◆ Passage ◆
########################################

But back to my original point: Should I stop reading? Fiction is supposed to be enjoyable, right? It’s not supposed to be unnerving. If a book is dampening my spirits, should I force myself go on? Part of me truly doesn’t want to, but another part feels obligated to stick it out until the bitter end. If an author’s words can derail me to such an extent—if I find a fictitious character so compelling that she forces me to contemplate demons I’d rather not face, then Genova must possess that elusive, raw talent I look for in a writer. Don’t I owe it to her, then, to hear her out? 

I guess the answer depends on what we hope to gain from our reading experience. If all we want is entertainment, then by all means, we should abandon ship when the waters get rough. But if we want a moving experience (or, heaven forbid, an enlightening one), then we must stay the course! A few people have told me they had to stop reading my first novel, Later With Myself: The Misadventures of Millie Moskowitz, because it is too personal, too raw, and at times too repulsive. Then again, I’ve had others tell me that these very qualities are what makes it a page-turner.

It’s rare for me to give up on a book once I’ve started. But when I have, it was always because the author did not captivate me enough to retain my interest. I cannot punish this author for being sufficiently talented to draw me into her emotional grip, even if she is messing with my mind like a rapacious cat clawing at a captive mouse. So, I guess I will finish Lisa Genova’s book. And yes, it will cause me no small amount of fear, worry, and distress. Will I escape this unsettling experience unscathed? I seriously doubt it. Will I be richer and wiser for having endured it? I certainly hope so.

########################################

◆ Dataset records ◆
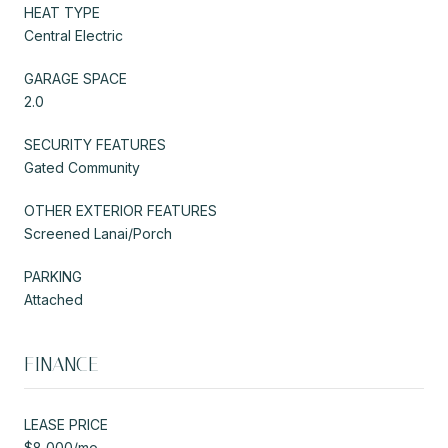
HEAT TYPE
Central Electric
GARAGE SPACE
2.0
SECURITY FEATURES
Gated Community
OTHER EXTERIOR FEATURES
Screened Lanai/Porch
PARKING
Attached
FINANCE
LEASE PRICE
$8,000/mo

########################################

◆ Exercises ◆
1. Revise the passage on whether to keep reading: give again the part that opens with the words containing "I guess the" and closes with "it a page-turner.", with "amusement" in place of "entertainment".
2. Retype every line of the records that follow the passage on whether to keep reading, unchanged, and leave the pictures out.

◆ Written answers ◆
1.
I guess the answer depends on what we hope to gain from our reading experience. If all we want is amusement, then by all means, we should abandon ship when the waters get rough. But if we want a moving experience (or, heaven forbid, an enlightening one), then we must stay the course! A few people have told me they had to stop reading my first novel, Later With Myself: The Misadventures of Millie Moskowitz, because it is too personal, too raw, and at times too repulsive. Then again, I’ve had others tell me that these very qualities are what makes it a page-turner.

2.
HEAT TYPE
Central Electric
GARAGE SPACE
2.0
SECURITY FEATURES
Gated Community
OTHER EXTERIOR FEATURES
Screened Lanai/Porch
PARKING
Attached
FINANCE
LEASE PRICE
$8,000/mo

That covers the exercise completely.